Wellington Public Library turns forty

Suzanne Young shares a story with Hunter Ostmeyer, her five-year-old grandson in the children's section of Wellington Public Library

Wellington Public Library turns forty


By Libby James

photo by Libby James

These days public libraries have an array of services that go far beyond sharing printed materials with their patrons. Especially in small towns like Wellington, 10 miles north of Fort Collins, they serve as community gathering places where people can meet friends, hold meetings and find a quiet respite to read, study or write.

It wasn’t until 1978 when an article on the front page of the Wellington Hi-Lites newspaper asked the question, “Would you like a library in Wellington?” that the wheels began moving in that direction. Under the leadership of resident Nancy L. Reed, the Wellington Library Citizens Committee formed and undertook a telephone survey to assess the interest in establishing a local library.

Fortunately, books were available from the recently closed Livermore Public Library to give the collection a head start. Trustees Nancy Reed Irvine, Louise Meiman, Gladys Russell, Bonnie Spicer, and John Sumner were appointed by the Wellington Town Board.

In June 1979, following months of hard work moving and processing books, building shelves and obtaining furniture, the library opened in the back rooms of the former post office. It was staffed entirely by volunteers. The Wellington Library Citizens Committee held fundraisers to finance operations.

By 1980, volunteers moved 2500 books to a permanent home in the Wilson Leeper Community Center, 3800 Wilson Ave. By 1981 there was enough funding to hire Cathy Vlasak as a library clerk, the first paid position for the organization. Stability increased in 1982 when the Town of Wellington began funding the position. Until 1984, Nancy Reed continued as volunteer librarian when Mary Lu Lovett took over. In 1985 Eliza Schmidt was hired for eight hours a week as the first paid director to serve 1000 registered borrowers. Today Kim Keiss serves as full-time director. Melissa Lurkins is assistant director and there are three additional part-time employees. For many years now, retired Colonel Doug Kottal, long-time volunteer, continues to close on Wednesday nights.
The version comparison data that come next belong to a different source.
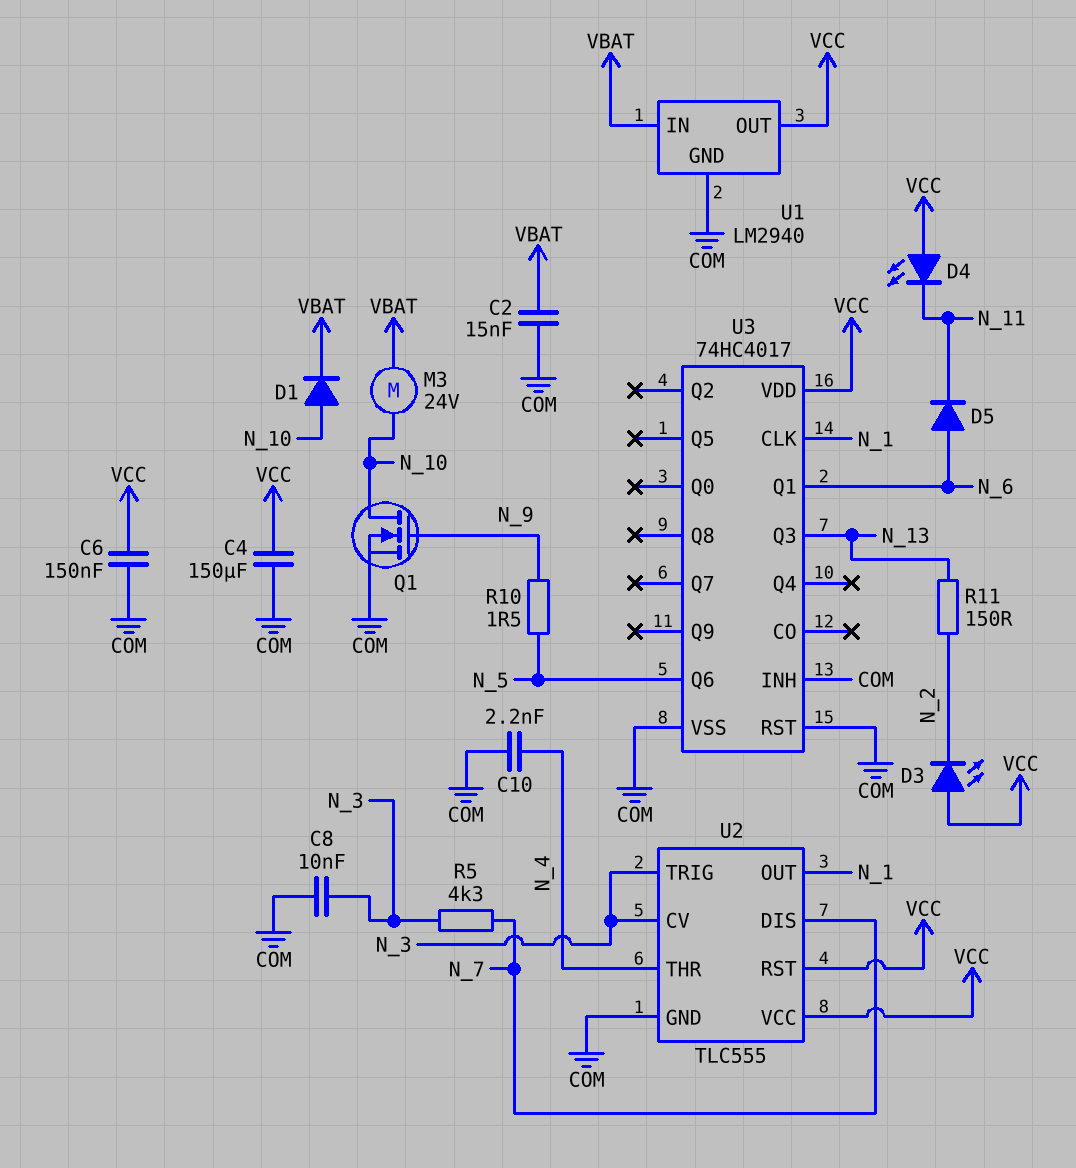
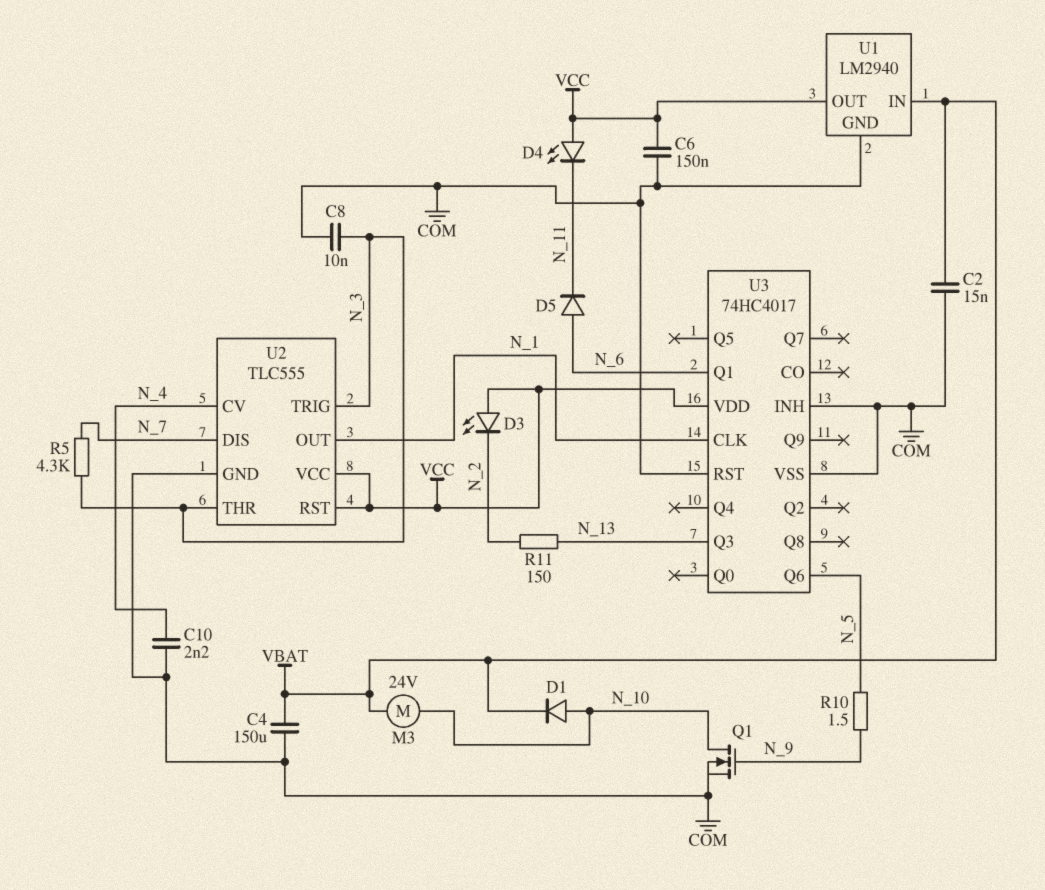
C4: 150uF (COM, VCC) -> 150uF (COM, VBAT)
U2 pin CV: N_3 -> N_4
U2 pin THR: N_4 -> N_3

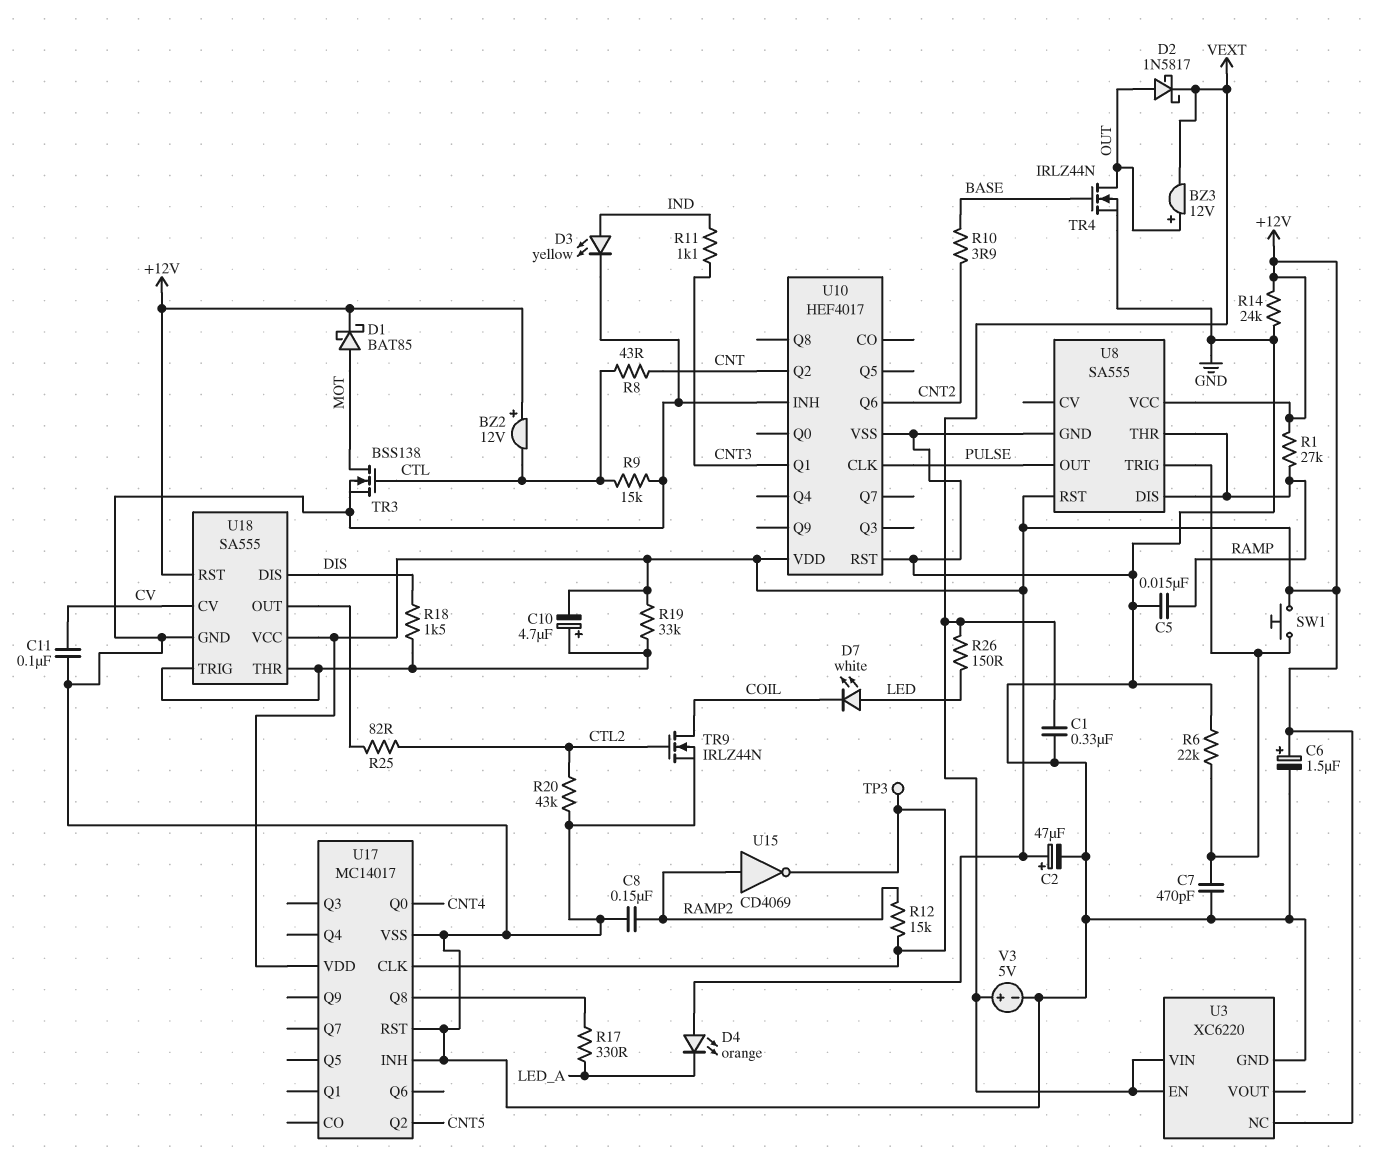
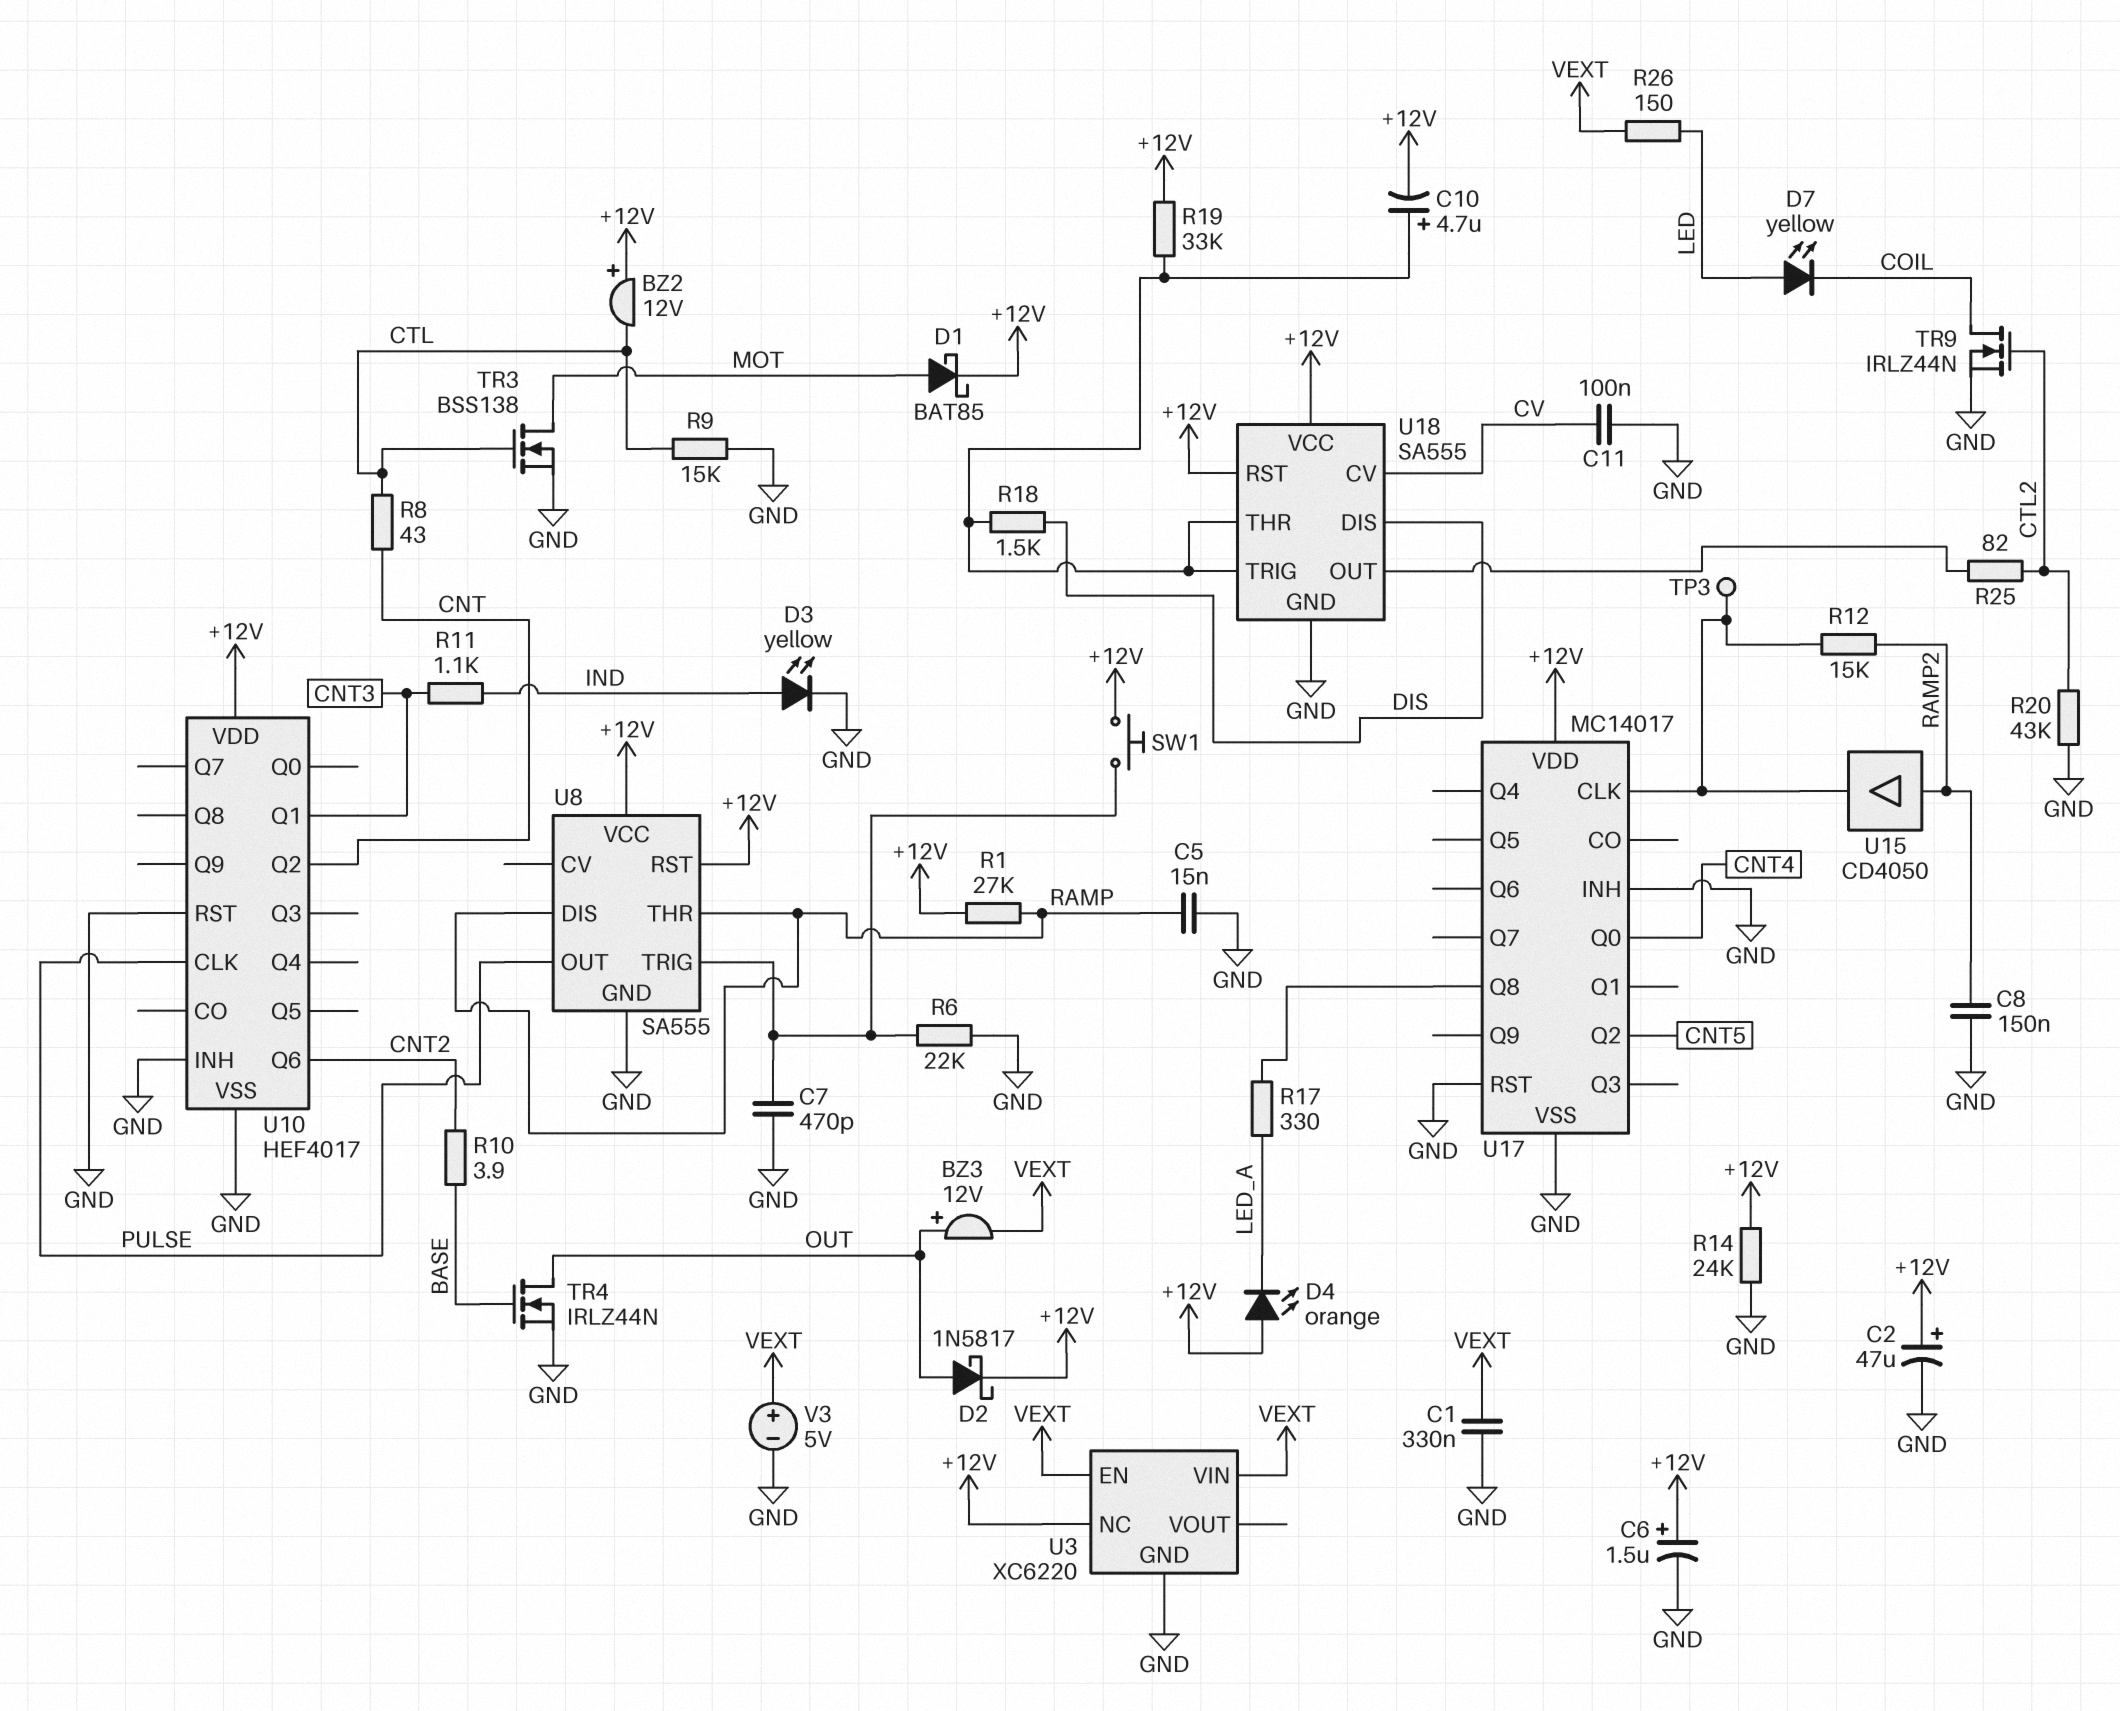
D2: schottky 1N5817 (A OUT, K VEXT) -> schottky 1N5817 (A OUT, K +12V)
D7: LED white (A LED, K COIL) -> LED yellow (A LED, K COIL)
U15: NOT CD4069 (in RAMP2, out U17/CLK) -> buffer CD4050 (in RAMP2, out U17/CLK)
The library soon outgrew its 450 square-foot space and decided to pursue grants in order to expand.  A $5,000 grant from Burlington Northern Foundation and contributions from Anheuser Busch, Woodward Governor, the Gates Foundation, the Impact Assistance Program of the state of Colorado, the Town of Wellington and private donors supported the addition of 1,500 square feet of library space at the Community Center.

Today Friends of the Library, headed up Mary Ann Martell, part of a volunteer board of six, provides ongoing support by operating a used book shop adjacent to the library. Used hardbacks sell for a $1, paperbacks for 50 cents and children’s books for 25 cents with all proceeds going to the library. Patrons choose books on the honor system and then visit the library proper to pay for their choices.

The Friends are also working to raise funds for a new circulation desk and to update the computer area.

The Wellington Library invites community members to join them in celebrating the fortieth anniversary of the library between 10 a.m. and 6 p.m. on Thursday, June 13. There will refreshments, fun activities for kids and an opportunity to thank the library staff for their service.